------ Texte fourni ------

Tellement inopportuns
les mots
laconiques
si peu sûrs, suspendant
la vie
à un espace cruel.
L’amour intoxique,
miroir inverse.
Dans la douce ignorance
il rend ingénu le mensonge.
Il aveugle l’orthographe.
"Dans la poésie de Ana
Marques Gastão, se reflète,
véhiculée sous une forme expressionniste, la
dramatisation des compositions de Paula Rego, qui poursuit ainsi une
sorte de corps syllabique. Celui-ci se révèle
à lui-même en tant que corps souffrant,
à travers de multiples images qui se déplacent de
la description vers une invention symbolique capable de rendre flou ce
que l’on décrit. Ces beaux poèmes
exigeants oscillent entre l’imagination et l’image
perturbée."

------ Informations fournies ------

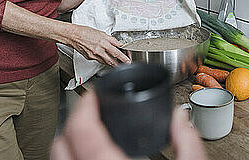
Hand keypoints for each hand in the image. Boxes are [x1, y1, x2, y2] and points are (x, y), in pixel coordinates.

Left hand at [51, 92, 207, 159]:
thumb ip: (187, 144)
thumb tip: (179, 119)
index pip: (81, 129)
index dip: (84, 104)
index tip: (93, 94)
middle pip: (61, 145)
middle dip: (72, 122)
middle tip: (89, 111)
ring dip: (68, 142)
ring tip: (87, 131)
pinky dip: (72, 158)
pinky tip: (89, 154)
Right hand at [71, 25, 130, 65]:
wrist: (74, 35)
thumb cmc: (85, 32)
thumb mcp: (101, 33)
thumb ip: (110, 39)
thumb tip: (117, 44)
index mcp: (104, 41)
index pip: (117, 50)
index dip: (124, 55)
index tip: (128, 58)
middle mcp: (100, 49)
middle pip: (113, 59)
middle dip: (121, 62)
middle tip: (126, 64)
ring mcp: (95, 54)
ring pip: (107, 62)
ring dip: (113, 63)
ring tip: (118, 64)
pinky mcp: (90, 58)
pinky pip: (99, 61)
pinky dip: (104, 61)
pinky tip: (106, 60)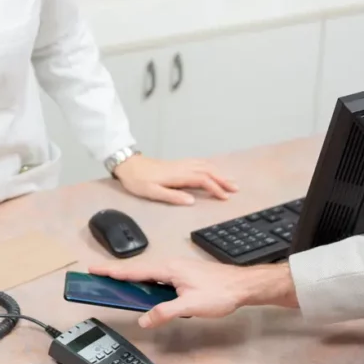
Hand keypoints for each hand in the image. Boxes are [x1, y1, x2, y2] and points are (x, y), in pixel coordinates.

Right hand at [89, 257, 297, 327]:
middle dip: (116, 273)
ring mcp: (177, 269)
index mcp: (168, 268)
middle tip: (97, 277)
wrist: (242, 285)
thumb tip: (144, 319)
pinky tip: (144, 290)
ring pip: (148, 273)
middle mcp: (171, 265)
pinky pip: (157, 277)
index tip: (94, 269)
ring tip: (115, 283)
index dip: (112, 271)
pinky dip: (145, 282)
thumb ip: (165, 312)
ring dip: (131, 278)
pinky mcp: (183, 275)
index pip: (134, 270)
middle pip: (137, 270)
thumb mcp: (191, 305)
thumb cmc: (221, 291)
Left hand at [113, 155, 237, 204]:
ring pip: (205, 165)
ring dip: (219, 172)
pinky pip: (199, 163)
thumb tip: (191, 201)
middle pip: (208, 171)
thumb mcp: (152, 192)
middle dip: (223, 179)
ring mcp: (181, 164)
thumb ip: (172, 196)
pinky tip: (213, 170)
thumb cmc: (138, 180)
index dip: (215, 188)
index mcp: (178, 175)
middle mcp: (182, 167)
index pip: (203, 180)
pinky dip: (210, 167)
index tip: (224, 197)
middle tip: (235, 189)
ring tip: (230, 181)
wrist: (128, 165)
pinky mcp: (178, 164)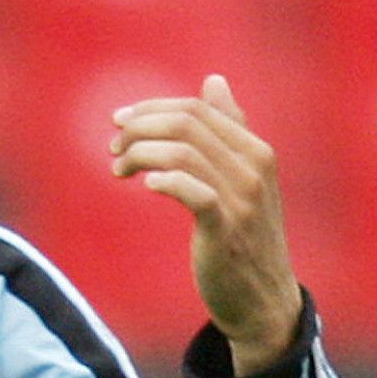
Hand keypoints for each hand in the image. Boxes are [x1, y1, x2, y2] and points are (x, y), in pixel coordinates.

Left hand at [111, 74, 303, 374]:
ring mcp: (242, 198)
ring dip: (139, 154)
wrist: (262, 298)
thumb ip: (229, 129)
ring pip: (181, 152)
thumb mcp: (241, 176)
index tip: (118, 122)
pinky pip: (192, 191)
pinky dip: (164, 181)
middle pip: (184, 124)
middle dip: (138, 128)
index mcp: (255, 148)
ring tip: (118, 170)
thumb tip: (214, 79)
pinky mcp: (226, 229)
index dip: (150, 109)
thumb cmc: (243, 234)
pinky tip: (146, 186)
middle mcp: (254, 166)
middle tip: (113, 148)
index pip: (196, 108)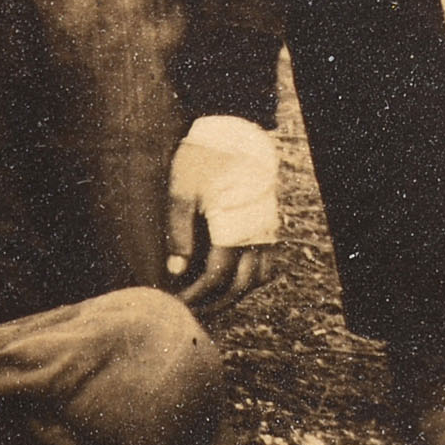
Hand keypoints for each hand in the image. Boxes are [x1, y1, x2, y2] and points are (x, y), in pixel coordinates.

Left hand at [167, 115, 283, 314]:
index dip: (195, 296)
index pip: (216, 278)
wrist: (236, 133)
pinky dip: (254, 279)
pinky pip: (269, 263)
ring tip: (210, 302)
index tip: (174, 304)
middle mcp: (257, 235)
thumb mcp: (182, 189)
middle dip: (214, 304)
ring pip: (259, 279)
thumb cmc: (204, 158)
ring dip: (235, 295)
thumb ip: (178, 230)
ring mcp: (267, 231)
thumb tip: (175, 270)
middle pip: (240, 286)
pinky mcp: (270, 224)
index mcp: (234, 229)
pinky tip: (234, 281)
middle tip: (190, 312)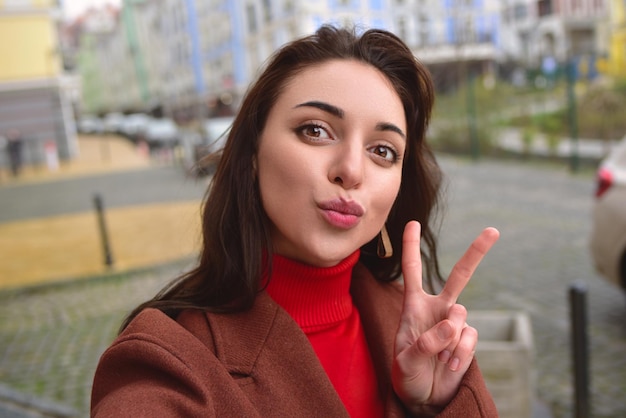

------

Recopiez intégralement le texte fourni, s'il vous plaît, sans en modifier un seul mot ni la ponctuation.

Réponse à la consigne
Tellement inopportuns
les mots
laconiques
si peu sûrs, suspendant
la vie
à un espace cruel.
L’amour intoxique,
miroir inverse.
Dans la douce ignorance
il rend ingénu le mensonge.
Il aveugle l’orthographe.
"Dans la poésie de Ana
Marques Gastão, se reflète,
véhiculée sous une forme expressionniste, la
dramatisation des compositions de Paula Rego, qui poursuit ainsi une
sorte de corps syllabique. Celui-ci se révèle
à lui-même en tant que corps souffrant,
à travers de multiples images qui se déplacent de
la description vers une invention symbolique capable de rendre flou ce
que l’on décrit. Ces beaux poèmes
exigeants oscillent entre l’imagination et l’image
perturbée."